Steven was raking leaves with a flourish. He hadn’t collected a lot of leaves, but he was doing a man’s job. I knew I’d have to let him know who was in charge as I approached him and directed, “Put the rake away, Steven. It’s time to go in for speech.”
Steven dropped the rake and took three determined strides to the storage shed. Looking me square in the eye, he leaned over and shoved his open hands through the glass pane of a storm window.
Looking back, I imagine Steven thinking, “Good Lord, woman! What do I have to do to get through to you?”
That’s what he might have been thinking before his hands went through the glass. When he stood up and looked at his hands, it was probably more like, “What have I done?”
Blood ran from a gash in the fleshy part of Steven’s left palm and dripped steadily onto the leaves at his feet. He stood stunned as I rushed to help him.
I called to Jim to tell him what happened as Steven and I hurried indoors. After first aid from the office manager, my boss determined I would drive Steven to the emergency room for stitches.
On the ride, I apologized to Steven as he sat quietly looking at his bandaged hand.

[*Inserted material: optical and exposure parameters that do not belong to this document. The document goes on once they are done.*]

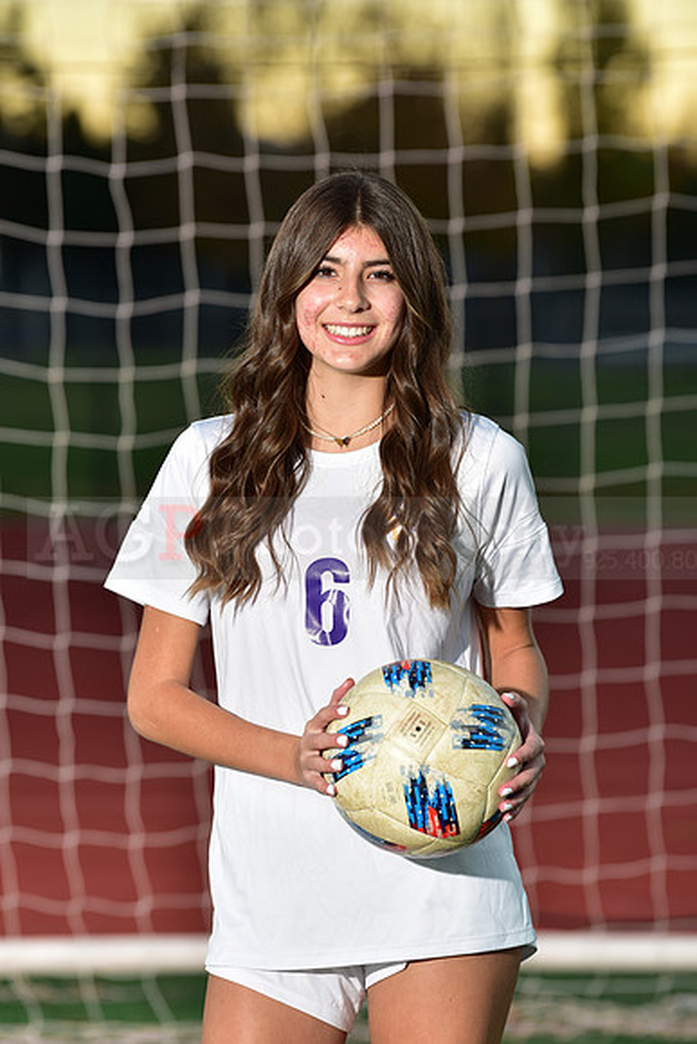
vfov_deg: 10.3
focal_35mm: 200
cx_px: 348
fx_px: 5804
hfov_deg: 6.9
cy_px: 522
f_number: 5
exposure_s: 1/200
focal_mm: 200
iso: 250
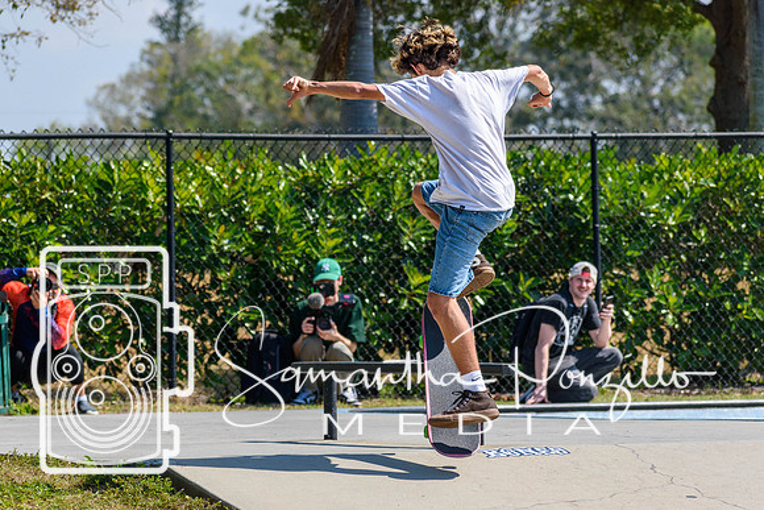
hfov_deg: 8.6
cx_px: 382
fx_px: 5094
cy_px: 255
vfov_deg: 5.7
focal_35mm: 240
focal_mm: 160
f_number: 5.6
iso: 320
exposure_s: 1/2000
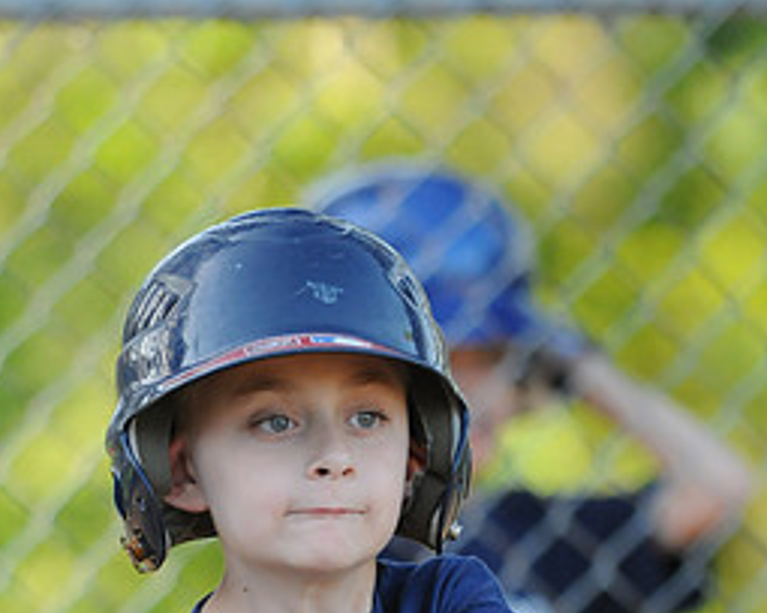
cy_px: 814
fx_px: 21770
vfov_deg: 1.6
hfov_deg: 2.0
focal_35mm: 959
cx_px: 248
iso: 800
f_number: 4
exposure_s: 1/500
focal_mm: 300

His swagger was gone as we walked into the emergency room, but he stoically watched the procedures as the doctor injected him with a local anesthetic and gave him 12 stitches.

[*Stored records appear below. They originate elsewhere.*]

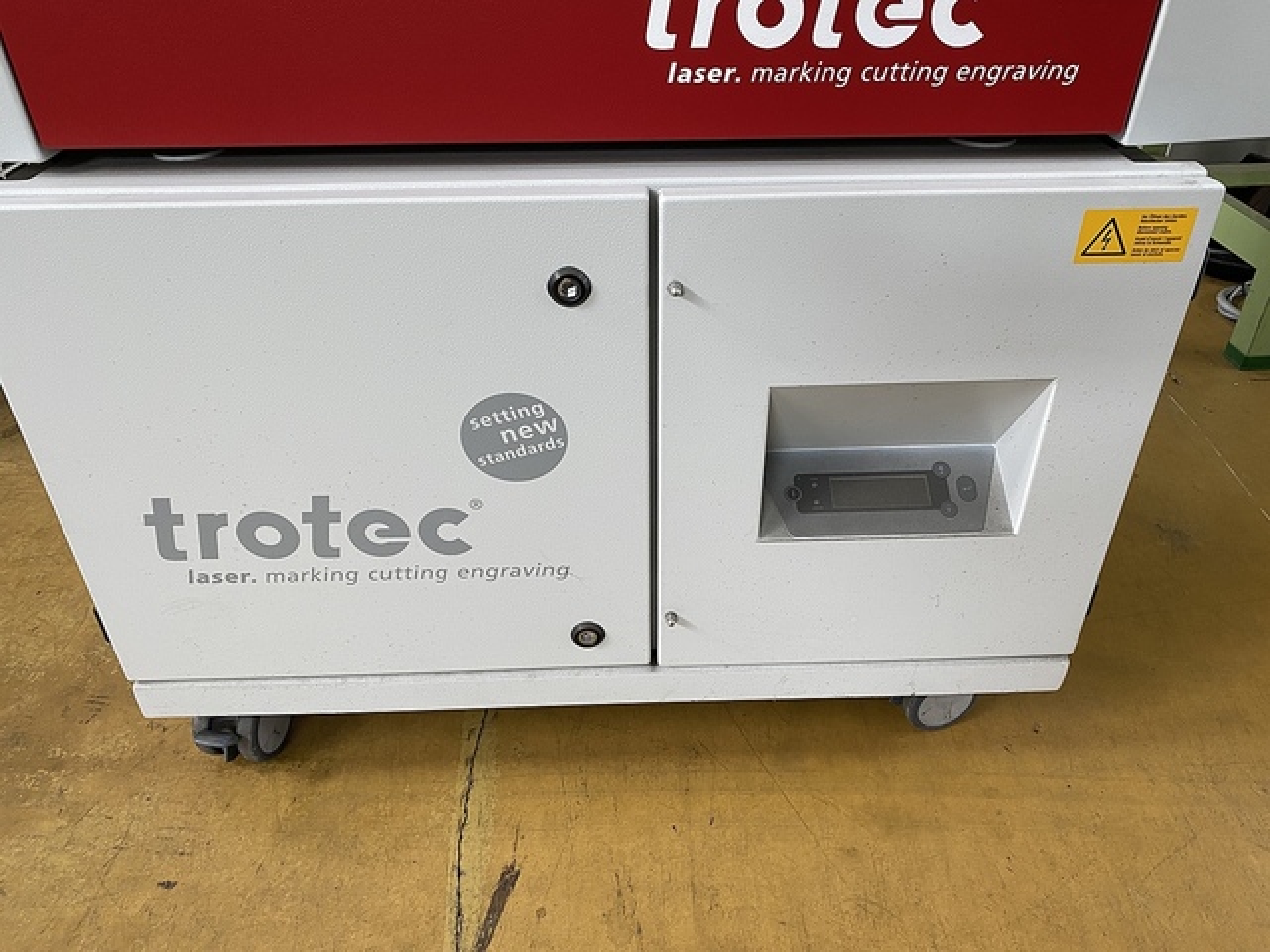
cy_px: 476
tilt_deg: -35.1
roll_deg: +0.1
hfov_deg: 67.3
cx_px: 635
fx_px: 954
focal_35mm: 26
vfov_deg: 53.1
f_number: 1.8
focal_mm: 4.25
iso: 125
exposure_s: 1/79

So it was Steven who endured the pain for the hard lessons I learned that day. What I learned has been reflected in my practice every day since then.
I believe Steven was shouting at me, “Treat me like a human being!” He did not need to be trained. He wanted to be treated like an equal, with the kind of respect you would show a coworker.
Our sessions continued, but with a new focus. Steven’s first lesson for me was that he didn’t need to learn my list of vocabulary words. He needed to have interesting things to talk about and people who wanted to share those topics with him. I tried to think of reasons Steven would want to use signs to communicate.
Sometimes we used the kitchen to prepare food. One time Jim practiced signs with us so Steven could request a job or speak up when he needed more supplies. Our favorite activity was when I’d take him in my car and he could tell me where to turn as we explored a neighborhood. We went to the public library, where he made a photocopy of his hand that he discussed with the office manager when we got back.
Steven wanted to have some control over his life. Most of his coworkers had grown up in settings where compliance was a top priority, so they had lost lost that attitude of independence. I learned to focus more on helping my clients be independent and self-directed, which involved more than teaching them what to say. Steven’s second lesson for me was that feelings and attitudes, even though they are not observable behaviors, are important factors in human learning.
The third and biggest lesson Steven taught me was that communication is based on relationships. With Jim, he eagerly followed directions, stayed on task and learned new skills. When he did those things with me, it was because I coerced him with my authority and food reinforcers. I didn’t actually communicate with Steven until after I acknowledged his humanity. Then we could establish a relationship and communicate about ideas.
I didn’t abandon the behavioral principles I’d learned in school, but I put them in their proper place. Teaching performance skills goes faster with the skilled use of tools like prompting, shaping and reinforcement. But humans learn to communicate because they want to share a relationship with other humans. The coercive nature of ABA-type behavioral programs is unbalanced, not a shared relationship.
The drive to interact is wired into our brains. We start to connect with others from the day we’re born. These back-and-forth, Serve and Return interactions build the foundation for language and thinking. Our reasons for human interaction must be at the core of all our teaching, or the skills we’re teaching won’t be used effectively.
I was lucky to have a teacher like Steven early in my career. His lessons have made a difference for hundreds of my clients over the years.